Dataset entries
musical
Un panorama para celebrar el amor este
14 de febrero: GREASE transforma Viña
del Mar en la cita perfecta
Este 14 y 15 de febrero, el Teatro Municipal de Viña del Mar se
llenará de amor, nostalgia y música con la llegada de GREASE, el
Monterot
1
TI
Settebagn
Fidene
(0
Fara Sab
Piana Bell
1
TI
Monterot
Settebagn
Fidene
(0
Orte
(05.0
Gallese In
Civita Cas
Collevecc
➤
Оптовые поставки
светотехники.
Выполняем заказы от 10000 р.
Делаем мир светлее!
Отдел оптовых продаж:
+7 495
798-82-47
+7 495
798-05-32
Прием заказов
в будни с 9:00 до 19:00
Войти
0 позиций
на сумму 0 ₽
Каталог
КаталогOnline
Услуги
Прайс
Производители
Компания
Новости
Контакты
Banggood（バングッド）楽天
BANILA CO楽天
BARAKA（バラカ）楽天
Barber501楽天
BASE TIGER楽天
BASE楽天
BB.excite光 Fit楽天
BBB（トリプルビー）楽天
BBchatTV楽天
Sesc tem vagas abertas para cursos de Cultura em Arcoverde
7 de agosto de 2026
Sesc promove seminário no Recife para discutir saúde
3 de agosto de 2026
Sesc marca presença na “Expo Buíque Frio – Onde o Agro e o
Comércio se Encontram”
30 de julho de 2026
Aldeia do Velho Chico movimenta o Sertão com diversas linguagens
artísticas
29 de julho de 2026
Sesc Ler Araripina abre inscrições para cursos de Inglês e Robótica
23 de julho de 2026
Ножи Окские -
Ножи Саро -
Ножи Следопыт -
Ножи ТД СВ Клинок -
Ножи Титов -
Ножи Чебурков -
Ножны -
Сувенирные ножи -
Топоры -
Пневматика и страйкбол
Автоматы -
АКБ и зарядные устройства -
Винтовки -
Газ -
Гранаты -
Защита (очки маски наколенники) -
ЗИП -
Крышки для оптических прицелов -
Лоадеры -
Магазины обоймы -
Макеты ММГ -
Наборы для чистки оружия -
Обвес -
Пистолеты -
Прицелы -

» THE PROBLEM: Reply with the number of lines in the entries that hold the word "GREASE", and add no other words.

» EXERCISE OUTPUT: 2